▸ DATA EXCERPTS:

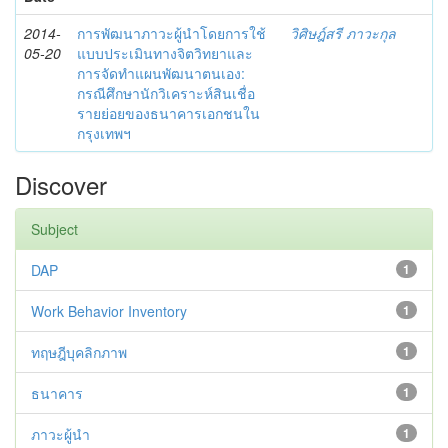
2014-
การพัฒนาภาวะผู้นำโดยการใช้
วิศิษฎ์สรี ภาวะกุล
05-20
แบบประเมินทางจิตวิทยาและ
การจัดทำแผนพัฒนาตนเอง:
กรณีศึกษานักวิเคราะห์สินเชื่อ
รายย่อยของธนาคารเอกชนใน
กรุงเทพฯ
Discover
Subject
DAP
1
Work Behavior Inventory
1
ทฤษฎีบุคลิกภาพ
1
ธนาคาร
1
ภาวะผู้นำ
1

▸ WORK ITEM:
The entries above should be reproduced exactly, without their pictures.

▸ WRITTEN ANSWER:
2014-
การพัฒนาภาวะผู้นำโดยการใช้
วิศิษฎ์สรี ภาวะกุล
05-20
แบบประเมินทางจิตวิทยาและ
การจัดทำแผนพัฒนาตนเอง:
กรณีศึกษานักวิเคราะห์สินเชื่อ
รายย่อยของธนาคารเอกชนใน
กรุงเทพฯ
Discover
Subject
DAP
1
Work Behavior Inventory
1
ทฤษฎีบุคลิกภาพ
1
ธนาคาร
1
ภาวะผู้นำ
1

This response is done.